Men who won’t change with times

Sakhawe Ahmed trims his client’s mustache, Mohamed Khalifah, using a flat razor. PHOTO | COURTESY
Sakhawe Ahmed trims his client’s mustache, Mohamed Khalifah, using a flat razor. PHOTO | COURTESY 

A barbershop in Mombasa is selling a kind of nostalgia to customers who remember the old times of grooming products; razors and scissors.

At a time when barbershops are closing, ushering in a new era of men salons, 62-year-old Sumar Zakria and his brother Sakhawe Mohamed Ahmed, 40, have maintained the old school styles of cutting hair.

Sumar, who has been in the business of cutting hair for more than 30 years, uses scissors and razors. His father was also a barber.

At their Al Hayat barbershop, you will rarely find young people coming in but older loyal customers who love a ‘‘classic’’ shave.

“I use the scissors to trim the hair, reduce the beard with the machine and finish with the razor blade to get a clean hair line cut. We were taught by our father and with interest we were able to develop the skill,” Sumar says, adding that they get about 15 to 20 people a day.

The barbers have tried to modernise but have only added shaving creams and head massages.

As women walk into men’s salons to shave their hair and get additional services such as neck and shoulder massages, Sumar says they cannot serve women because of religion.

“It is against our religion. It is not permissible to interact or touch a woman who is not your wife or sibling,” Sumar says.

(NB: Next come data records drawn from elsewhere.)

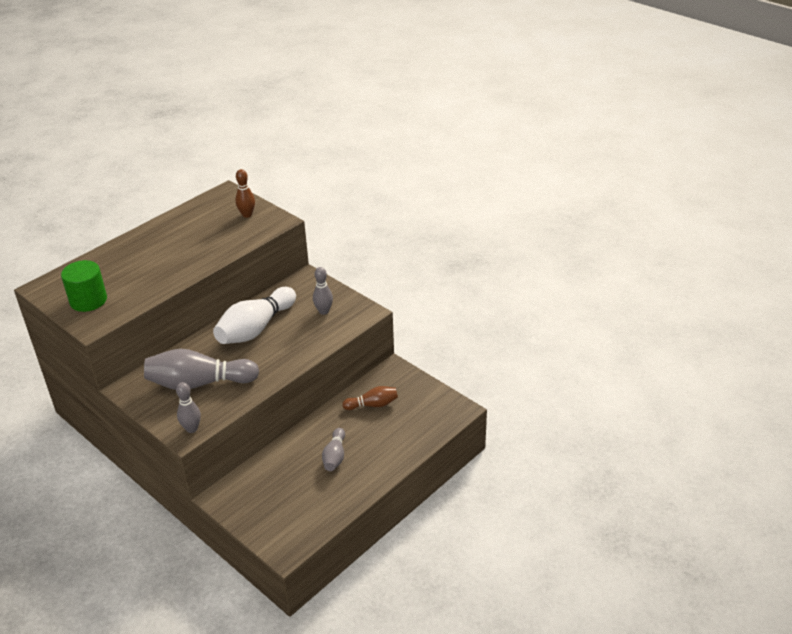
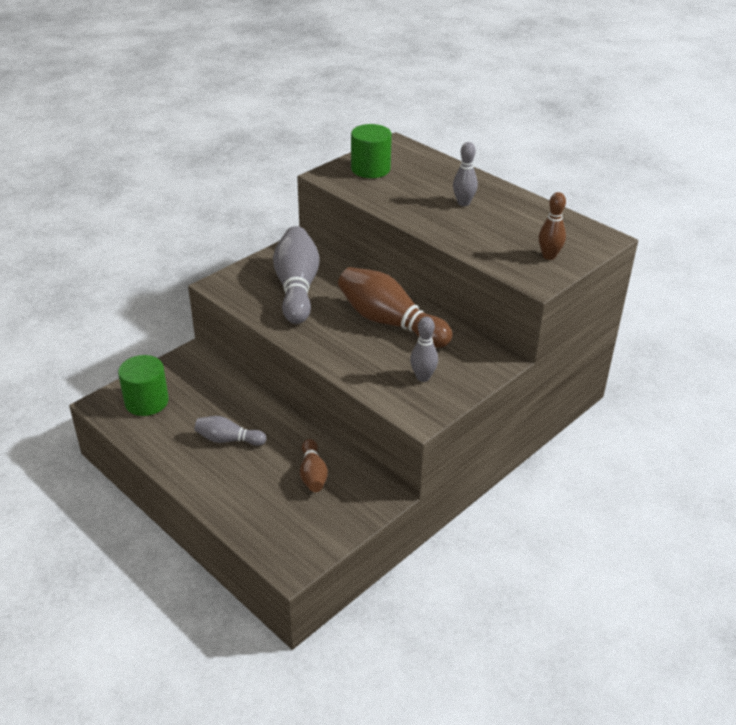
camera: 90 degrees right, 0 degrees up
grey bowling pin [176,382,201,433] -> grey bowling pin moved to [453,142,478,206]
white bowling pin [213,287,296,344] -> brown bowling pin [338,267,453,348]
none -> green cylinder [118,355,169,416]

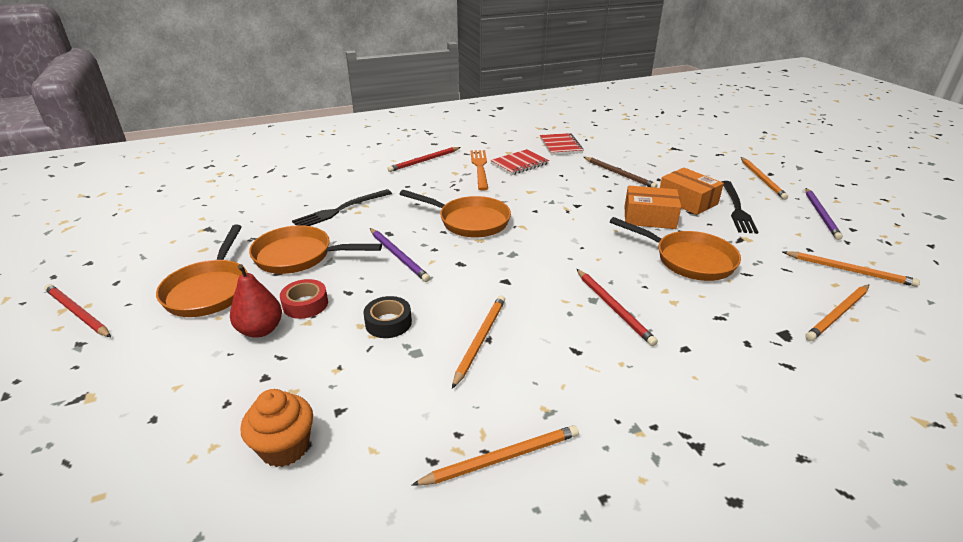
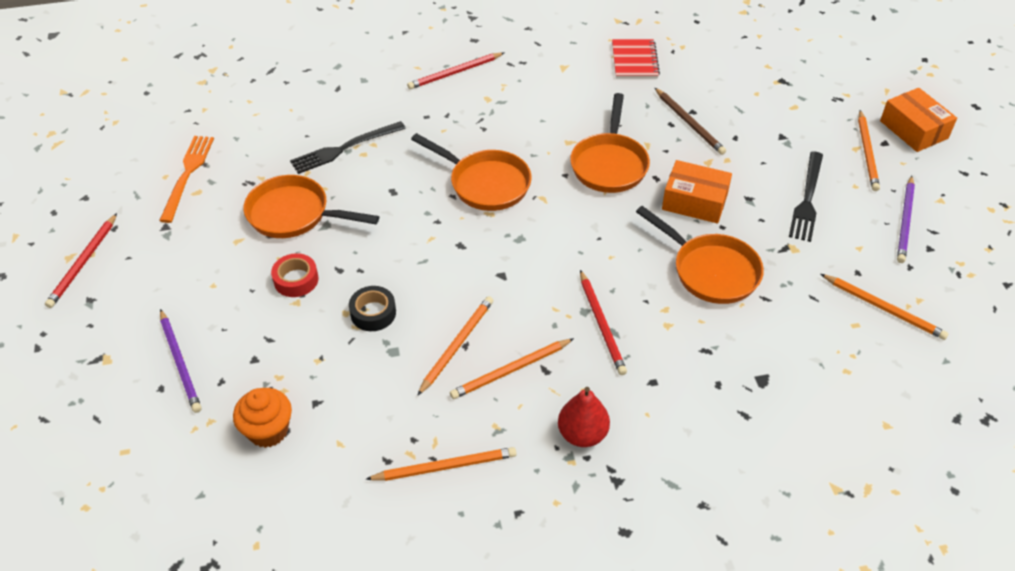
camera: 10 degrees right, 15 degrees up
red pencil [44,284,111,337] -> red pencil turned 120 degrees counterclockwise [45,213,117,308]
orange pan [156,225,248,317] -> orange pan moved to [570,93,650,193]
red pear [230,264,282,338] -> red pear moved to [558,387,610,447]
purple pencil [370,228,430,282] -> purple pencil moved to [160,309,202,413]
orange fork [471,150,488,190] -> orange fork moved to [159,136,214,223]
red notebook [490,149,549,175] -> none
orange box [660,168,724,215] -> orange box moved to [880,88,957,152]
orange pencil [805,284,869,341] -> orange pencil moved to [450,338,574,399]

One of their clients, Mohamed Khalifah says he finds it more relaxing while the barbers exercise their art on his head.

“With a razor blade and scissors, you get a perfect shave. This has been my barbershop for four and a half years,’’ he says.

Issak Hassan, another customer who is in his late 70s says he has frequented the barbershop since it was located at Marikiti.

“Sumar is my friend since our heydays. I love his work and this is because he uses the scissors. He has been my barber for the last 10 years,” he says.

For Issak, cutting hair using scissors and razor blade requires mastery.

‘‘The scissors makes the barber concentrate and be keen on his work unlike using the clippers. The youth love quick money, easy jobs and that is one of their undoing. They want to quickly use the hair clippers,” he said.

The traditional haircut is not, however, cheaper. They charge from Sh100 to Sh450.
The old style in hair grooming comes with its benefits.

“Whenever there is no power, it is business as usual for us.”

The two brothers have four old-fashioned heavy duty razor blades made from steel which they sterilise after use.

Sumar and his brother are now teaching the younger barbers to use scissors.

‘‘But most of the youngsters have no interest in the scissors. They even do not know how to handle the scissor and it is a pity,” he says.

Modern barber

Moses Kituwai, a younger barber is among those working in men salons that ditched the old-school styles. His salon deals with women and has masseurs and a customer can get a pedicure and manicure.

His customers are also trendier and they want hairstyles that they seen on the Internet.

Moses’ hair-cutting skills has seen him win awards.

“This job is sensitive, you deal with people’s looks and any mess will make you lose clients,” he says.